USING ROUGH SET AND BOOSTING ENSEMBLE TECHNIQUES TO ENHANCE CLASSIFICATION PERFORMANCE OF HEPATITIS C VIRUS

Document Type : Original Article

Authors

1 Information Systems Deprtmant., Faculty of Computers and Information, Mansoura University, Egypt

2 Information TechnologyDepartment,Faculty of Computers and Information, Mansoura University - Egypt.

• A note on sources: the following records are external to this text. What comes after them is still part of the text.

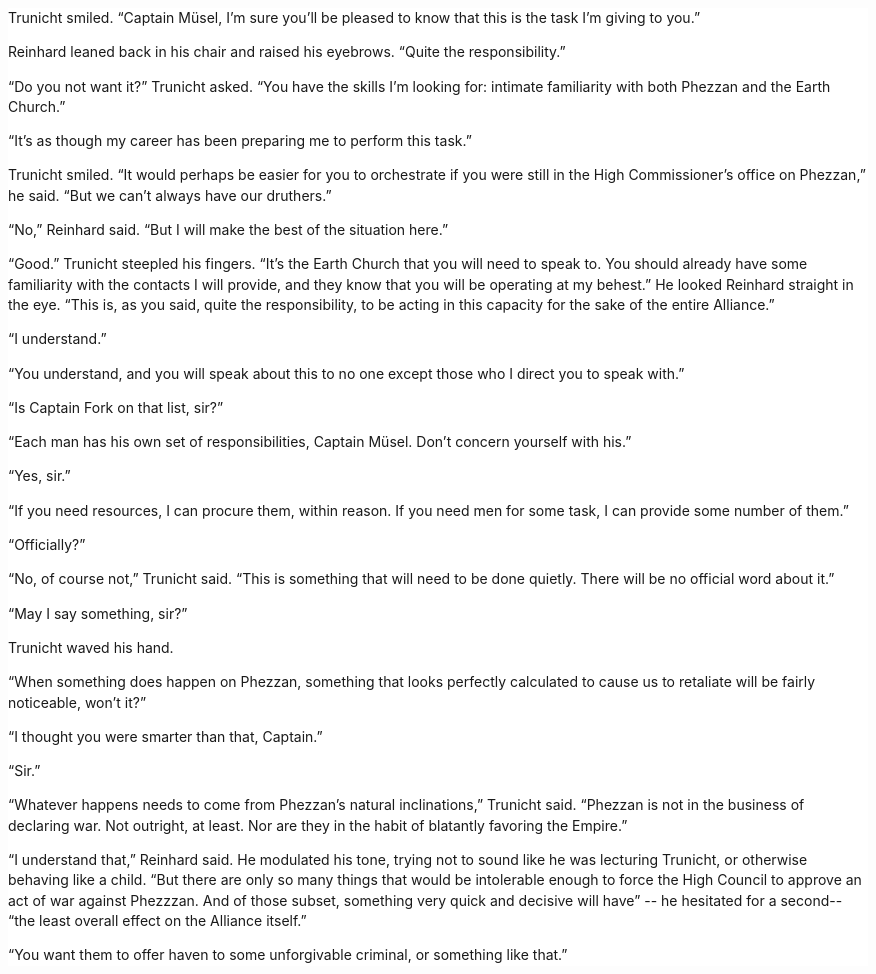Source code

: Trunicht smiled. “Captain Müsel, I’m sure you’ll be pleased to know that this is the task I’m giving to you.”

Reinhard leaned back in his chair and raised his eyebrows. “Quite the responsibility.”

“Do you not want it?” Trunicht asked. “You have the skills I’m looking for: intimate familiarity with both Phezzan and the Earth Church.”

“It’s as though my career has been preparing me to perform this task.”

Trunicht smiled. “It would perhaps be easier for you to orchestrate if you were still in the High Commissioner’s office on Phezzan,” he said. “But we can’t always have our druthers.”

“No,” Reinhard said. “But I will make the best of the situation here.”

“Good.” Trunicht steepled his fingers. “It’s the Earth Church that you will need to speak to. You should already have some familiarity with the contacts I will provide, and they know that you will be operating at my behest.” He looked Reinhard straight in the eye. “This is, as you said, quite the responsibility, to be acting in this capacity for the sake of the entire Alliance.”

“I understand.”

“You understand, and you will speak about this to no one except those who I direct you to speak with.”

“Is Captain Fork on that list, sir?”

“Each man has his own set of responsibilities, Captain Müsel. Don’t concern yourself with his.”

“Yes, sir.”

“If you need resources, I can procure them, within reason. If you need men for some task, I can provide some number of them.”

“Officially?”

“No, of course not,” Trunicht said. “This is something that will need to be done quietly. There will be no official word about it.”

“May I say something, sir?”

Trunicht waved his hand.

“When something does happen on Phezzan, something that looks perfectly calculated to cause us to retaliate will be fairly noticeable, won’t it?”

“I thought you were smarter than that, Captain.”

“Sir.”

“Whatever happens needs to come from Phezzan’s natural inclinations,” Trunicht said. “Phezzan is not in the business of declaring war. Not outright, at least. Nor are they in the habit of blatantly favoring the Empire.”

“I understand that,” Reinhard said. He modulated his tone, trying not to sound like he was lecturing Trunicht, or otherwise behaving like a child. “But there are only so many things that would be intolerable enough to force the High Council to approve an act of war against Phezzzan. And of those subset, something very quick and decisive will have” -- he hesitated for a second-- “the least overall effect on the Alliance itself.”

“You want them to offer haven to some unforgivable criminal, or something like that.”
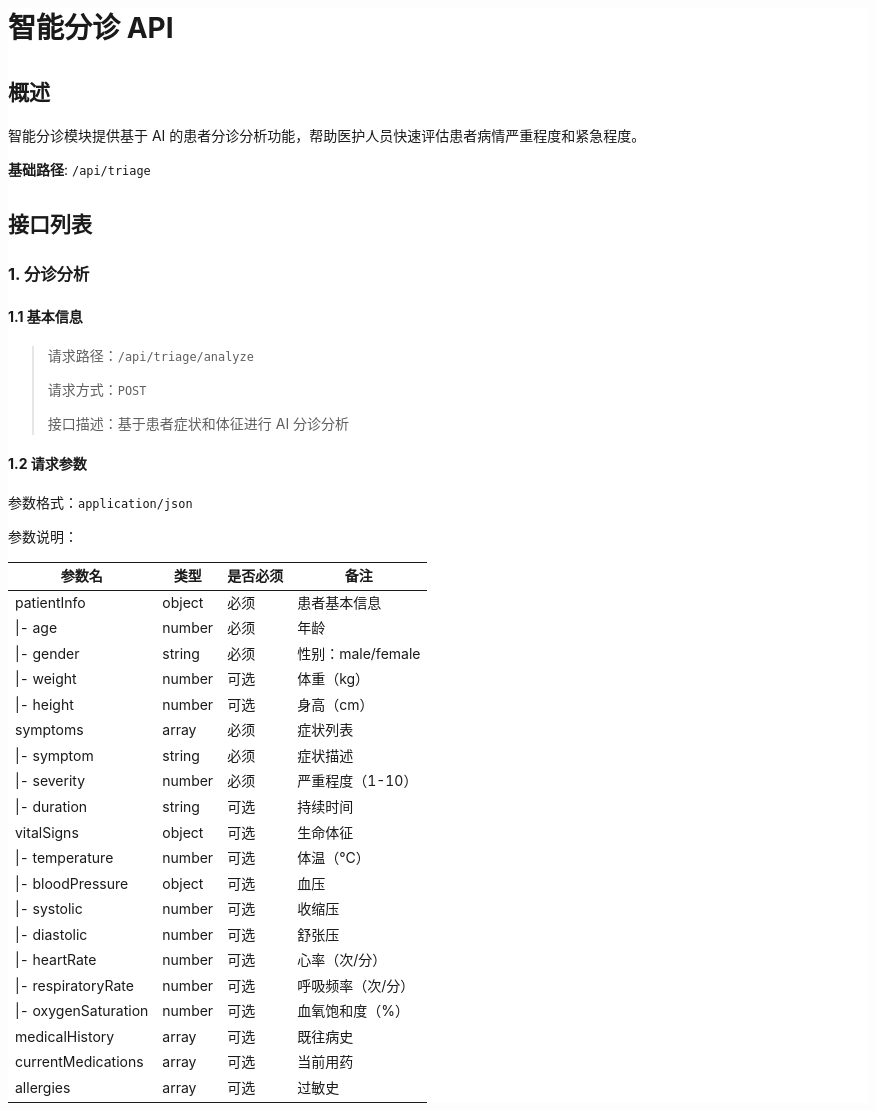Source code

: # 智能分诊 API

## 概述

智能分诊模块提供基于 AI 的患者分诊分析功能，帮助医护人员快速评估患者病情严重程度和紧急程度。

**基础路径**: `/api/triage`

## 接口列表

### 1. 分诊分析

#### 1.1 基本信息

> 请求路径：`/api/triage/analyze`
>
> 请求方式：`POST`
>
> 接口描述：基于患者症状和体征进行 AI 分诊分析

#### 1.2 请求参数

参数格式：`application/json`

参数说明：

| 参数名               | 类型   | 是否必须 | 备注              |
| -------------------- | ------ | -------- | ----------------- |
| patientInfo          | object | 必须     | 患者基本信息      |
| \|- age              | number | 必须     | 年龄              |
| \|- gender           | string | 必须     | 性别：male/female |
| \|- weight           | number | 可选     | 体重（kg）        |
| \|- height           | number | 可选     | 身高（cm）        |
| symptoms             | array  | 必须     | 症状列表          |
| \|- symptom          | string | 必须     | 症状描述          |
| \|- severity         | number | 必须     | 严重程度（1-10）  |
| \|- duration         | string | 可选     | 持续时间          |
| vitalSigns           | object | 可选     | 生命体征          |
| \|- temperature      | number | 可选     | 体温（°C）        |
| \|- bloodPressure    | object | 可选     | 血压              |
| \|- systolic         | number | 可选     | 收缩压            |
| \|- diastolic        | number | 可选     | 舒张压            |
| \|- heartRate        | number | 可选     | 心率（次/分）     |
| \|- respiratoryRate  | number | 可选     | 呼吸频率（次/分） |
| \|- oxygenSaturation | number | 可选     | 血氧饱和度（%）   |
| medicalHistory       | array  | 可选     | 既往病史          |
| currentMedications   | array  | 可选     | 当前用药          |
| allergies            | array  | 可选     | 过敏史            |

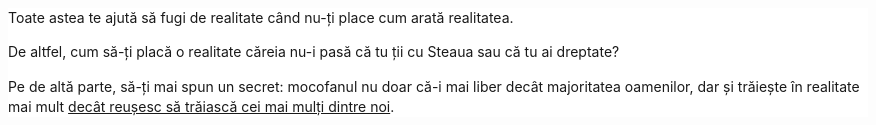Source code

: Toate astea te ajută să fugi de realitate când nu-ți place cum arată realitatea.

De altfel, cum să-ți placă o realitate căreia nu-i pasă că tu ții cu Steaua sau că tu ai dreptate?

Pe de altă parte, să-ți mai spun un secret: mocofanul nu doar că-i mai liber decât majoritatea oamenilor, dar și trăiește în realitate mai mult [decât reușesc să trăiască cei mai mulți dintre noi](https://beldie.ro/cum-omori-social-media-zombie-smz/).
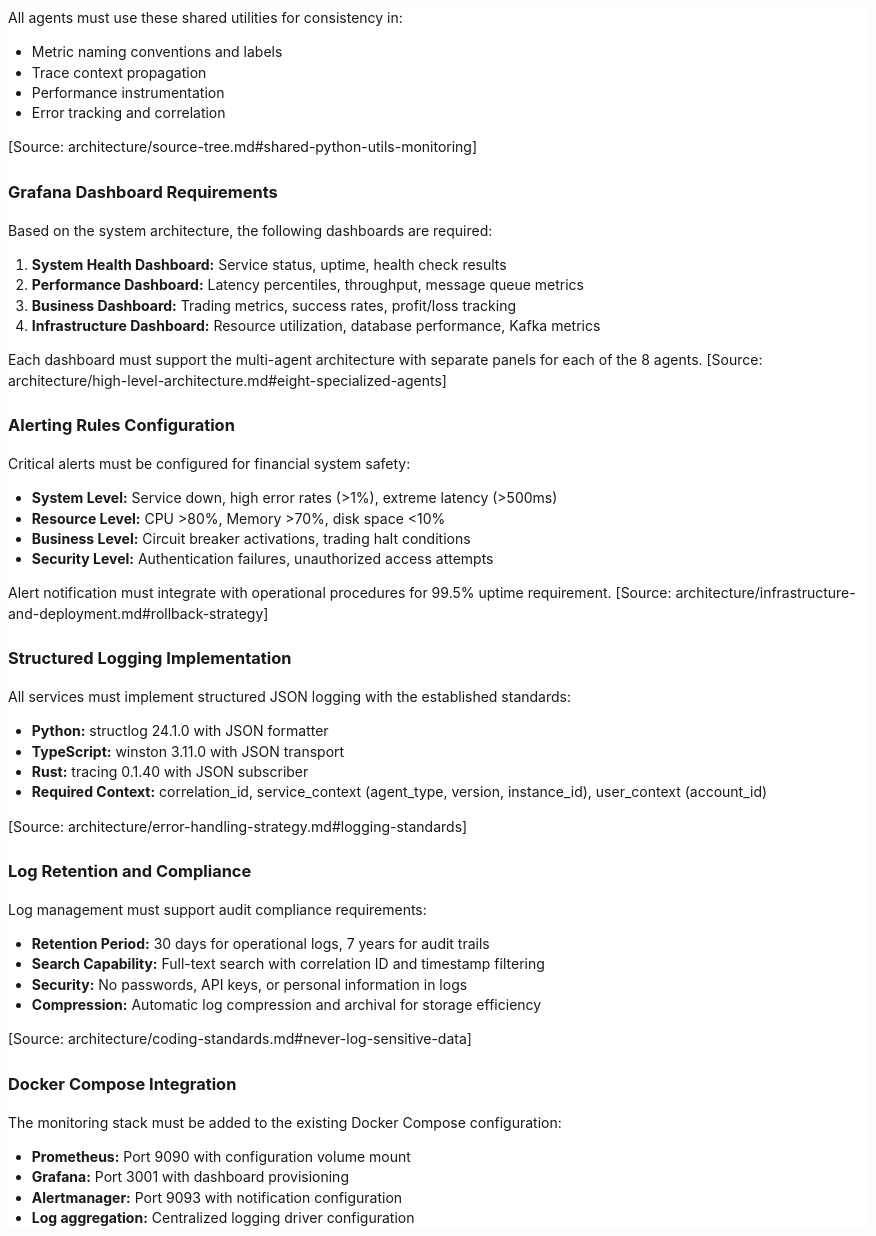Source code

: All agents must use these shared utilities for consistency in:
- Metric naming conventions and labels
- Trace context propagation
- Performance instrumentation
- Error tracking and correlation

[Source: architecture/source-tree.md#shared-python-utils-monitoring]

### Grafana Dashboard Requirements
Based on the system architecture, the following dashboards are required:

1. **System Health Dashboard:** Service status, uptime, health check results
2. **Performance Dashboard:** Latency percentiles, throughput, message queue metrics  
3. **Business Dashboard:** Trading metrics, success rates, profit/loss tracking
4. **Infrastructure Dashboard:** Resource utilization, database performance, Kafka metrics

Each dashboard must support the multi-agent architecture with separate panels for each of the 8 agents. [Source: architecture/high-level-architecture.md#eight-specialized-agents]

### Alerting Rules Configuration
Critical alerts must be configured for financial system safety:
- **System Level:** Service down, high error rates (>1%), extreme latency (>500ms)
- **Resource Level:** CPU >80%, Memory >70%, disk space <10%
- **Business Level:** Circuit breaker activations, trading halt conditions
- **Security Level:** Authentication failures, unauthorized access attempts

Alert notification must integrate with operational procedures for 99.5% uptime requirement. [Source: architecture/infrastructure-and-deployment.md#rollback-strategy]

### Structured Logging Implementation
All services must implement structured JSON logging with the established standards:
- **Python:** structlog 24.1.0 with JSON formatter
- **TypeScript:** winston 3.11.0 with JSON transport
- **Rust:** tracing 0.1.40 with JSON subscriber
- **Required Context:** correlation_id, service_context (agent_type, version, instance_id), user_context (account_id)

[Source: architecture/error-handling-strategy.md#logging-standards]

### Log Retention and Compliance
Log management must support audit compliance requirements:
- **Retention Period:** 30 days for operational logs, 7 years for audit trails
- **Search Capability:** Full-text search with correlation ID and timestamp filtering
- **Security:** No passwords, API keys, or personal information in logs
- **Compression:** Automatic log compression and archival for storage efficiency

[Source: architecture/coding-standards.md#never-log-sensitive-data]

### Docker Compose Integration
The monitoring stack must be added to the existing Docker Compose configuration:
- **Prometheus:** Port 9090 with configuration volume mount
- **Grafana:** Port 3001 with dashboard provisioning
- **Alertmanager:** Port 9093 with notification configuration
- **Log aggregation:** Centralized logging driver configuration
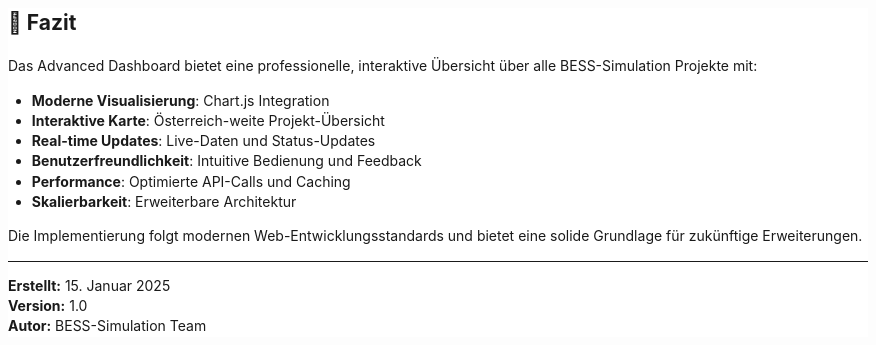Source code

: ## 🎉 Fazit

Das Advanced Dashboard bietet eine professionelle, interaktive Übersicht über alle BESS-Simulation Projekte mit:

- **Moderne Visualisierung**: Chart.js Integration
- **Interaktive Karte**: Österreich-weite Projekt-Übersicht
- **Real-time Updates**: Live-Daten und Status-Updates
- **Benutzerfreundlichkeit**: Intuitive Bedienung und Feedback
- **Performance**: Optimierte API-Calls und Caching
- **Skalierbarkeit**: Erweiterbare Architektur

Die Implementierung folgt modernen Web-Entwicklungsstandards und bietet eine solide Grundlage für zukünftige Erweiterungen.

---

**Erstellt:** 15. Januar 2025  
**Version:** 1.0  
**Autor:** BESS-Simulation Team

3 Electronics and Communications Deprtmant., Faculty of Engineering, Mansoura University, Egypt

Abstract

Machine learning techniques have been extensively applied to help medical experts in making a diagnosis of many diseases. Classification is a machine learning technique that is used to forecast the relationship between data samples and classes. It is an essential task in different applications, such as image classification and medical diagnosis. There are different classification techniques, such as SVM, C5.0, Neural Network, K-Nearest Neighbor, and Naive Bayes Classifier. Feature selection for classification of cancer data means discovering feature values of malignant tumors and benign ones. It also means using this knowledge to forecast the state of new cases. In this paper, we use Rough sets as a feature selection technique to create a subset feature from the original features. Therefore, we use the resulting subset with different classification and ensemble techniques to discover classes of unknown data using HCV data set. SVM, C5.0, and Ensemble classifiers are used as classification techniques to discover classes of unknown data. In this paper, the percentage of accuracy, sensitivity, and specificity are used as evaluation parameters for the tested classification techniques. Experimental results show that the proposed hybrid RS-Boosting/SVM technique has higher accuracy, sensitivity and specificity rates with selected subset features than other tested techniques.